## Job A
In the amplifier discussion, for what cutoff frequency are the output filters calculated?
## Job B
List every frequency value mentioned in the amplifier discussion, counting a value written more than once only once.
## Job C
Reproduce the passage of the amplifier discussion starting at "My only problem" and ending at "this idea feasible?".

___ Document section ___

I have one of these TPA3221 boards. In my opinion it has a very good sound. The chip is from the more sophisticated TPA32xx family.
My only problem was a fault in the start up circuit. That left quite some start-up noise. A very small transistor was aligned poorly compared to the PCB pads. Described in a TPA3221 thread.
 
I ask you to think about this. I am interested in ultrasound experiments. Can such an amplifier, equipped with TPA3116D2, amplify in good conditions, a signal for example 50KHz, if the integrated circuit is set properly, to work on the frequency of 1.2 Mhz ?? :confused:
The output filters are calculated for a cutoff frequency of 100 Khz, so that there is no real attenuation of the 50 Khz signal.
What do you think ? Is this idea feasible?
 
You raise the carrier frequency by a factor of 3 and increase the filter cut-off frequency by a factor of 2.5. In theory it should be doable. Do you have any important distortion constraints?

___ Data under study ___

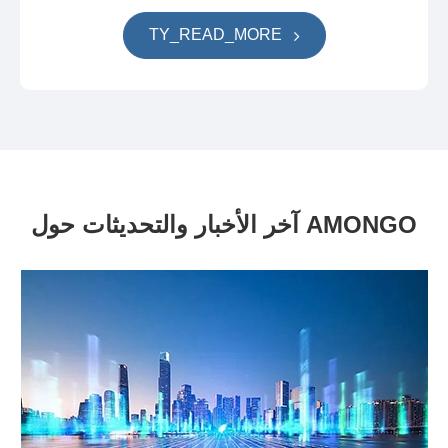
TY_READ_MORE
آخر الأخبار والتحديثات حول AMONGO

___
___ Data under study ___

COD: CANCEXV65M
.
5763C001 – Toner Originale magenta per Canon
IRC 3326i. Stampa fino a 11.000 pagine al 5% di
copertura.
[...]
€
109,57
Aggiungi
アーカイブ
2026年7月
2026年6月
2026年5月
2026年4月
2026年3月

___
___ Data under study ___

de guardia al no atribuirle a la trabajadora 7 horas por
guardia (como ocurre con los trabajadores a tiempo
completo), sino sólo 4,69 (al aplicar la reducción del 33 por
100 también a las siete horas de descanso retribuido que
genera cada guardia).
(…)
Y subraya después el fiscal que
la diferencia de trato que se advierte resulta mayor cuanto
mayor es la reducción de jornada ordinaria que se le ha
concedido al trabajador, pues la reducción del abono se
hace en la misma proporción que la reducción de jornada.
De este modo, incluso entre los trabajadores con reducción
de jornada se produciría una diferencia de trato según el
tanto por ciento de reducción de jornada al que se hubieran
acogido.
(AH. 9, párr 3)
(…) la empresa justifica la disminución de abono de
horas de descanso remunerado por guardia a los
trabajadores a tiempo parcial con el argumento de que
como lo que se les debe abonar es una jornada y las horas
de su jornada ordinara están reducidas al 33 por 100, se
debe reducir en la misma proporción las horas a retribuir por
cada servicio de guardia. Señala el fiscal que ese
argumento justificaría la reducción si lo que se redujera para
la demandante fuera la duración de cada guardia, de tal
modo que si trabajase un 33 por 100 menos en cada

___

## Your solution A
100 kHz.

## Your solution B
- 50KHz
- 1.2 Mhz
- 100 Khz

## Your solution C
My only problem was a fault in the start up circuit. That left quite some start-up noise. A very small transistor was aligned poorly compared to the PCB pads. Described in a TPA3221 thread.
 
I ask you to think about this. I am interested in ultrasound experiments. Can such an amplifier, equipped with TPA3116D2, amplify in good conditions, a signal for example 50KHz, if the integrated circuit is set properly, to work on the frequency of 1.2 Mhz ?? :confused:
The output filters are calculated for a cutoff frequency of 100 Khz, so that there is no real attenuation of the 50 Khz signal.
What do you think ? Is this idea feasible?